Activity:
An image-free, verbatim transcription of the records is the expected result.

Data under study:
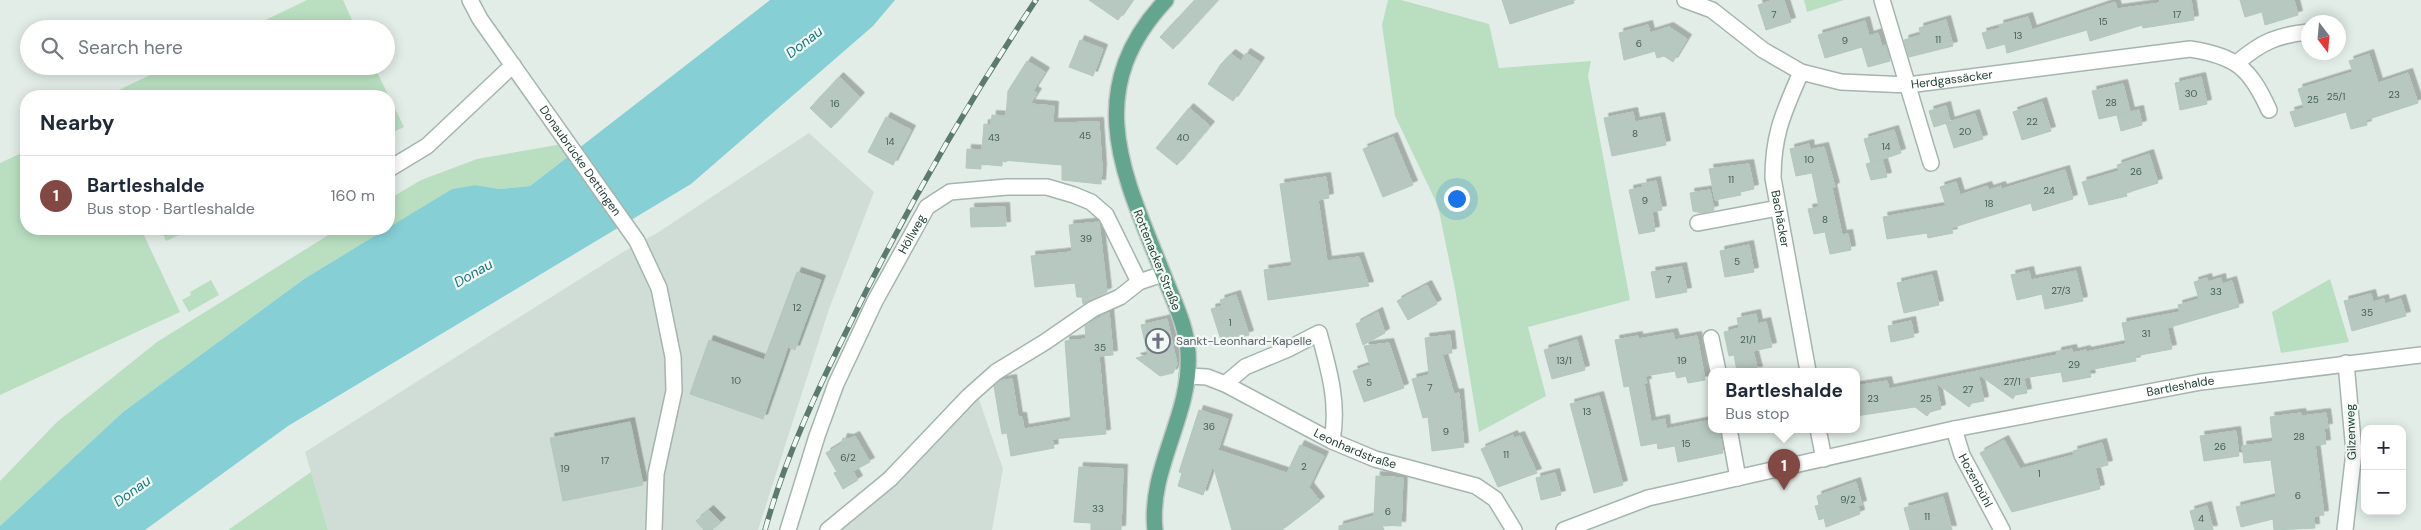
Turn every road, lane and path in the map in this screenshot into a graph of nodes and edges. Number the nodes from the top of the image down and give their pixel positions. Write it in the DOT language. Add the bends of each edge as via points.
graph roads {
  1 [pos="470,0"];
  2 [pos="1166,0"];
  3 [pos="1685,0"];
  4 [pos="1882,0"];
  5 [pos="1713,5"];
  6 [pos="2301,33"];
  7 [pos="2237,63"];
  8 [pos="513,65"];
  9 [pos="1801,72"];
  10 [pos="1908,85"];
  11 [pos="2269,110"];
  12 [pos="1931,162"];
  13 [pos="395,166"];
  14 [pos="1778,208"];
  15 [pos="1698,223"];
  16 [pos="1163,274"];
  17 [pos="1138,282"];
  18 [pos="1711,338"];
  19 [pos="2421,355"];
  20 [pos="2346,363"];
  21 [pos="1717,368"];
  22 [pos="1807,368"];
  23 [pos="1187,376"];
  24 [pos="1225,384"];
  25 [pos="1954,428"];
  26 [pos="1729,433"];
  27 [pos="1819,433"];
  28 [pos="1332,441"];
  29 [pos="1824,459"];
  30 [pos="1738,478"];
  31 [pos="654,530"];
  32 [pos="788,530"];
  33 [pos="828,530"];
  34 [pos="1155,530"];
  35 [pos="1514,530"];
  36 [pos="1564,530"];
  37 [pos="2002,530"];
  38 [pos="2345,530"];
  1 -- 8 [label="street, Donaubrücke Dettingen"];
  2 -- 16 [label="main road, Rottenacker Straße" via="1152,14 1131,49 1116,95 1115,117 1116,139 1134,204"];
  3 -- 5 [label="street, Herdgassäcker"];
  4 -- 10 [label="street"];
  5 -- 9 [label="street, Herdgassäcker" via="1763,50"];
  6 -- 7 [label="street" via="2269,39"];
  7 -- 10 [label="street, Herdgassäcker" via="2211,52 2190,49"];
  7 -- 11 [label="street, Herdgassäcker" via="2260,90"];
  8 -- 13 [label="street" via="427,146"];
  8 -- 31 [label="street, Donaubrücke Dettingen" via="637,241 659,288 673,357 674,390 656,474"];
  9 -- 10 [label="street, Herdgassäcker" via="1841,82"];
  9 -- 14 [label="street, Bachäcker" via="1778,126 1773,154"];
  10 -- 12 [label="street"];
  14 -- 15 [label="street"];
  14 -- 22 [label="street, Bachäcker"];
  16 -- 17 [label="street"];
  16 -- 23 [label="main road, Rottenacker Straße" via="1184,326"];
  17 -- 32 [label="street, Höllweg" via="1106,215 1091,202 1074,195 1046,187 1007,187 950,192 927,207 875,301 836,384"];
  17 -- 33 [label="street" via="1120,297 1093,309 996,372 890,480"];
  18 -- 21 [label="street"];
  19 -- 20 [label="street, Bartleshalde"];
  20 -- 25 [label="street, Bartleshalde" via="2201,382"];
  20 -- 38 [label="street, Gilzenweg" via="2354,452"];
  23 -- 24 [label="street, Leonhardstraße" via="1207,377"];
  23 -- 34 [label="main road, Rottenacker Straße" via="1185,396 1156,491"];
  24 -- 28 [label="street, Leonhardstraße"];
  24 -- 28 [label="street" via="1245,367 1319,333 1333,385 1335,422"];
  25 -- 29 [label="street, Bartleshalde"];
  25 -- 37 [label="street, Hozenbühl" via="1962,455"];
  26 -- 30 [label="street"];
  27 -- 29 [label="street"];
  28 -- 35 [label="street, Leonhardstraße" via="1375,459 1476,486 1495,499"];
  29 -- 30 [label="street, Bartleshalde"];
  30 -- 36 [label="street, Bartleshalde" via="1648,498"];
}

Task solution:
Turn every road, lane and path in the map in this screenshot into a graph of nodes and edges. Number the nodes from the top of the image down and give their pixel positions. Write it in the DOT language. Add the bends of each edge as via points.
graph roads {
  1 [pos="470,0"];
  2 [pos="1166,0"];
  3 [pos="1685,0"];
  4 [pos="1882,0"];
  5 [pos="1713,5"];
  6 [pos="2301,33"];
  7 [pos="2237,63"];
  8 [pos="513,65"];
  9 [pos="1801,72"];
  10 [pos="1908,85"];
  11 [pos="2269,110"];
  12 [pos="1931,162"];
  13 [pos="395,166"];
  14 [pos="1778,208"];
  15 [pos="1698,223"];
  16 [pos="1163,274"];
  17 [pos="1138,282"];
  18 [pos="1711,338"];
  19 [pos="2421,355"];
  20 [pos="2346,363"];
  21 [pos="1717,368"];
  22 [pos="1807,368"];
  23 [pos="1187,376"];
  24 [pos="1225,384"];
  25 [pos="1954,428"];
  26 [pos="1729,433"];
  27 [pos="1819,433"];
  28 [pos="1332,441"];
  29 [pos="1824,459"];
  30 [pos="1738,478"];
  31 [pos="654,530"];
  32 [pos="788,530"];
  33 [pos="828,530"];
  34 [pos="1155,530"];
  35 [pos="1514,530"];
  36 [pos="1564,530"];
  37 [pos="2002,530"];
  38 [pos="2345,530"];
  1 -- 8 [label="street, Donaubrücke Dettingen"];
  2 -- 16 [label="main road, Rottenacker Straße" via="1152,14 1131,49 1116,95 1115,117 1116,139 1134,204"];
  3 -- 5 [label="street, Herdgassäcker"];
  4 -- 10 [label="street"];
  5 -- 9 [label="street, Herdgassäcker" via="1763,50"];
  6 -- 7 [label="street" via="2269,39"];
  7 -- 10 [label="street, Herdgassäcker" via="2211,52 2190,49"];
  7 -- 11 [label="street, Herdgassäcker" via="2260,90"];
  8 -- 13 [label="street" via="427,146"];
  8 -- 31 [label="street, Donaubrücke Dettingen" via="637,241 659,288 673,357 674,390 656,474"];
  9 -- 10 [label="street, Herdgassäcker" via="1841,82"];
  9 -- 14 [label="street, Bachäcker" via="1778,126 1773,154"];
  10 -- 12 [label="street"];
  14 -- 15 [label="street"];
  14 -- 22 [label="street, Bachäcker"];
  16 -- 17 [label="street"];
  16 -- 23 [label="main road, Rottenacker Straße" via="1184,326"];
  17 -- 32 [label="street, Höllweg" via="1106,215 1091,202 1074,195 1046,187 1007,187 950,192 927,207 875,301 836,384"];
  17 -- 33 [label="street" via="1120,297 1093,309 996,372 890,480"];
  18 -- 21 [label="street"];
  19 -- 20 [label="street, Bartleshalde"];
  20 -- 25 [label="street, Bartleshalde" via="2201,382"];
  20 -- 38 [label="street, Gilzenweg" via="2354,452"];
  23 -- 24 [label="street, Leonhardstraße" via="1207,377"];
  23 -- 34 [label="main road, Rottenacker Straße" via="1185,396 1156,491"];
  24 -- 28 [label="street, Leonhardstraße"];
  24 -- 28 [label="street" via="1245,367 1319,333 1333,385 1335,422"];
  25 -- 29 [label="street, Bartleshalde"];
  25 -- 37 [label="street, Hozenbühl" via="1962,455"];
  26 -- 30 [label="street"];
  27 -- 29 [label="street"];
  28 -- 35 [label="street, Leonhardstraße" via="1375,459 1476,486 1495,499"];
  29 -- 30 [label="street, Bartleshalde"];
  30 -- 36 [label="street, Bartleshalde" via="1648,498"];
}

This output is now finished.